──────── EXTRACT ────────

In this Night Swarm review, I break down how its vampiric horde-slaying, deep relic builds, and satisfying meta progression hold up after about 40 hours of play. Night Swarm is a vampire-themed roguelite RPG bullet heaven survivor-like from Fubu Games, published on PC by Mad Mushroom and Gamersky Games, with console versions handled by NAISU. It looks at first glance like another Vampire Survivors-style auto-shooter, but it layers on talent trees, castle upgrades, armor crafting, and companions until your runs feel closer to a full RPG build than a simple time-waster.
That ambition is what makes Night Swarm interesting to review. Some of its systems come together in really satisfying ways, like my go-to freeze build that used Mr Coftopus, Sanguine Pool, and every status effect talent I could grab so enemies instantly froze the moment they touched the pool. Other ideas get in their own way, with strict relic minimums, RNG-heavy upgrades, and repetitive paths that can make later runs feel more grindy than they should. This review is all about where Night Swarm sticks the landing and where its big ideas start to trip over each other.
The Story

In Night Swarm, you play as Roderic, a young vampire lord tasked with cutting through hordes of enemies cursed by werebeasts while growing your dark little empire. You push your kingdom’s power higher and higher until you basically become the ultimate monster on the map.
The overall plot is pretty generic dark fantasy, and it never really shocked me, but the NPCs help carry it. There are plenty of fun characters to recruit, talk to, and exploit on your rise to power, and after a while I was way more invested in my growing roster and castle than in the big-picture story about corruption.
Voice Acting, Graphics, and Music

Night Swarm’s presentation does a lot of heavy lifting for the overall experience. From the moment you drop into a run, the voice acting, stylized visuals, and loud screen-filling effects all work together to sell the fantasy of being an upcoming vampire lord. It is not the most technically impressive game out there, but the way it sounds and looks moment to moment gives it a strong identity and helps keep the grind from feeling flat, at least for the first few dozen hours.

──────── DATA TO EXAMINE ────────

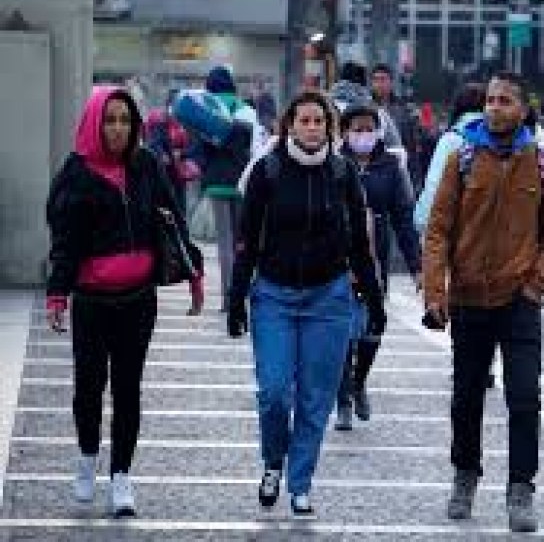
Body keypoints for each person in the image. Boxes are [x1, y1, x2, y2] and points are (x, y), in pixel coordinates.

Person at [423, 71, 544, 533]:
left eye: (505, 100)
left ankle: (521, 489)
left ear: (524, 108)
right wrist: (436, 292)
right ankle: (465, 474)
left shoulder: (542, 162)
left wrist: (537, 284)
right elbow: (438, 230)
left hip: (520, 299)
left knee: (525, 397)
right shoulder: (462, 155)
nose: (494, 107)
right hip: (468, 298)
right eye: (489, 100)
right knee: (466, 397)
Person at [226, 91, 386, 519]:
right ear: (289, 125)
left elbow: (358, 244)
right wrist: (236, 299)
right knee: (275, 391)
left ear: (329, 128)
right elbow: (246, 242)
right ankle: (273, 462)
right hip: (274, 296)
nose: (312, 127)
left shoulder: (343, 173)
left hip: (328, 298)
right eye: (304, 120)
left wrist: (374, 297)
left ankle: (300, 484)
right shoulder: (267, 171)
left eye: (319, 121)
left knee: (316, 399)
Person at [46, 86, 204, 517]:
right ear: (95, 123)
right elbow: (64, 240)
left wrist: (193, 274)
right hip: (93, 302)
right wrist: (57, 293)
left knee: (128, 388)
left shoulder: (145, 165)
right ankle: (86, 457)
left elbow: (172, 218)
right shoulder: (76, 174)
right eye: (110, 120)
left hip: (137, 300)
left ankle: (121, 477)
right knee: (88, 388)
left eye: (125, 120)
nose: (118, 129)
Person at [334, 103, 422, 431]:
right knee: (342, 329)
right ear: (344, 132)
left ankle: (359, 381)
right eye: (356, 128)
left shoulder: (390, 168)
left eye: (369, 128)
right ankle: (342, 395)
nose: (363, 134)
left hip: (376, 261)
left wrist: (417, 266)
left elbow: (404, 217)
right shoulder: (335, 164)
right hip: (338, 261)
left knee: (372, 327)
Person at [201, 66, 260, 310]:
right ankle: (244, 291)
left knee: (224, 244)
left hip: (216, 182)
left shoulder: (207, 108)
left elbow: (202, 146)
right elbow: (255, 146)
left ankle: (228, 298)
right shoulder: (247, 110)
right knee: (243, 241)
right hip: (242, 180)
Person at [414, 83, 486, 233]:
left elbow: (434, 188)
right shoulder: (505, 139)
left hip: (454, 233)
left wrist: (423, 224)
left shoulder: (451, 140)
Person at [371, 64, 424, 192]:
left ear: (391, 82)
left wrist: (416, 180)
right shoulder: (366, 108)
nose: (379, 84)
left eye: (383, 79)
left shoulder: (404, 109)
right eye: (376, 80)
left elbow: (413, 147)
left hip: (400, 168)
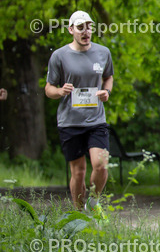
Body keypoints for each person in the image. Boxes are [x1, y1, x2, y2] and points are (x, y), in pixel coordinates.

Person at [44, 11, 114, 211]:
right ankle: (79, 214)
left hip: (96, 120)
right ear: (71, 30)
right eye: (81, 27)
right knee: (79, 172)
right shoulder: (59, 56)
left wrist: (106, 91)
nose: (86, 31)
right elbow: (48, 89)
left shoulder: (103, 52)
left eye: (89, 27)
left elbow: (108, 76)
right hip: (70, 122)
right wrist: (60, 90)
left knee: (100, 165)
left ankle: (93, 203)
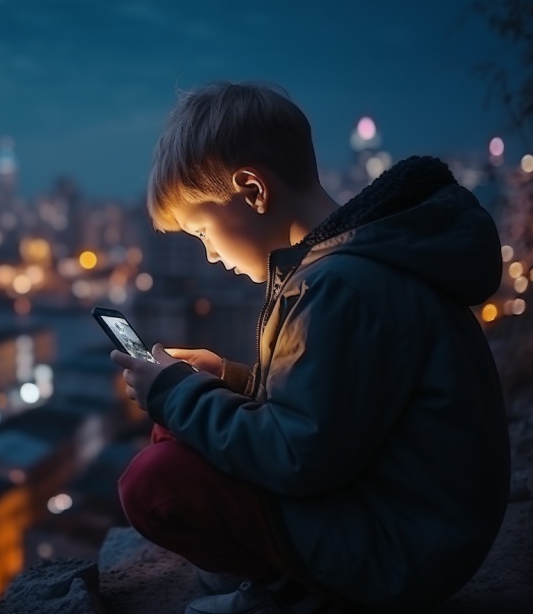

────────

- _EXPLORE THE MATERIAL_
1. According to the Night Swarm review, who handles the console versions of the game?
2. Copy the Night Swarm review from "In this Night" to "a simple time-waster.", changing "talent trees" to "skill trees".

- _NUMBERED ANSWERS_
1. NAISU

2.
In this Night Swarm review, I break down how its vampiric horde-slaying, deep relic builds, and satisfying meta progression hold up after about 40 hours of play. Night Swarm is a vampire-themed roguelite RPG bullet heaven survivor-like from Fubu Games, published on PC by Mad Mushroom and Gamersky Games, with console versions handled by NAISU. It looks at first glance like another Vampire Survivors-style auto-shooter, but it layers on skill trees, castle upgrades, armor crafting, and companions until your runs feel closer to a full RPG build than a simple time-waster.